È in fiamme il grande Sud. Nelle Pampas e in Patagonia da metà dicembre a oggi sono andati in cenere oltre 1.400.000 ettari, un’estensione pari a quella della Calabria. Le province più colpite sono quelle di Río Negro, La Pampa e Buenos Aires nelle quali, solamente nel mese di dicembre, si sono contati 130 focolai. Vigili del fuoco e gendarmeria lavorano giorno e notte per confinare gli incendi mentre al Ministero dell’Ambiente e dello Sviluppo Sostenibile si parla già di una delle più gravi catastrofi naturali della storia dell’Argentina.
Un evento di straordinaria intensità alimentato dalle scarse precipitazioni e dalle temperature record del 2016, ma non per questo inaspettato: tra il febbraio e l’aprile del 2015 nella provincia del Chubut bruciarono 41.000 ettari della delicata foresta decidua endemica.
“Gli ecosistemi della regione sono naturalmente soggetti a incendi, con un tempo di recidiva normalmente compreso tra i 20 e i 25 anni” spiega Guillermo Defossé, professore di Ecologia all’Università Nazionale San Giovanni Bosco della Patagonia. “Durante il secolo scorso il numero degli incendi era drasticamente diminuito grazie a un’efficace politica di prevenzione degli incendi ma soprattutto per la pressione dell’allevamento”.
Il pascolo di bovini e ovini rimuove periodicamente erbe e arbusti che possono funzionare da innesco per gli incendi.
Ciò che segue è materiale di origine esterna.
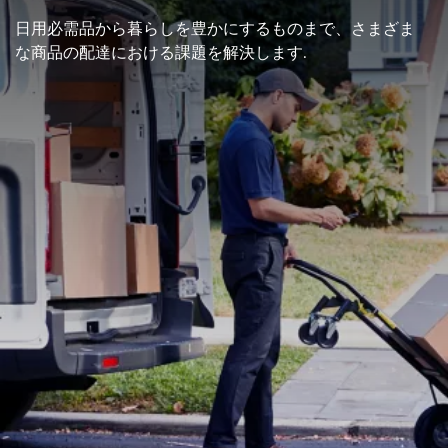
日用必需品から暮らしを豊かにするものまで、さまざま
な商品の配達における課題を解決します.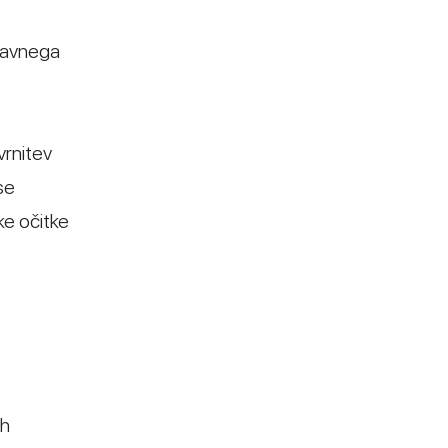
 javnega
vrnitev
se
ke očitke
ih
Ma negli ultimi decenni il crollo del prezzo della lana e la frequente siccità hanno costretto numerosi allevatori a ridurre il numero di capi o abbandonare del tutto l’allevamento. “L’abbandono ha aumentato la disponibilità e la quantità di combustibili pregiati” conclude Defossé. I temporali che hanno colpito la regione in dicembre hanno fatto il resto: secondo la protezione civile di La Pampa, oltre il 60 percento degli incendi sarebbe stato appiccato da un fulmine.
Predisposizione naturale degli ambienti, stagnazione economica e cambiamento climatico: in un fenomeno di tali proporzioni è difficile districarsi tra le singole responsabilità. Di certo, la gestione dell’emergenza è stata deficitaria. Già dai primi focolai di metà dicembre Guillermo Barisone, direttore del servizio nazionale di prevenzione degli incendi, aveva lanciato l’allarme: il 35 percento delle 107 autopompe a disposizione risultava fuori servizio. Una percentuale cospicua per un parco macchine già carente. Per ripararli e coprire il costo di esercizio di tutti i mezzi impegnati nell’attuale emergenza, il suo istituto ha già sborsato il 90 percento dei fondi assegnatigli dal governo, pari a 27 milioni di euro. I vigili del fuoco dispongono anche di diciotto canadair, cinque ricognitori e otto elicotteri.
Nel mezzo della bufera, il ministro dell’Ambiente e dello Sviluppo Sostenibile Sergio Bergman rifiuta di presentare le proprie dimissioni, accusando la precedente amministrazione di Cristina Kirchner di aver tagliato di quasi 40 milioni di euro i finanziamenti al proprio ministero. Nel frattempo, il deputato e attivista ambientale Juan Carlos Villalonga sottolinea come gli incendi e le contemporanee inondazioni che hanno colpito il nord del paese rappresentano la prova che il cambiamento climatico è già in atto. Pur appartenendo allo stesso schieramento, Villalonga ha spesso denunciato l’inerzia dell’attuale governo presieduto da Mauricio Macrì nell’affrontare le tematiche ambientali. Nel balletto delle responsabilità politiche, la Patagonia continua a bruciare.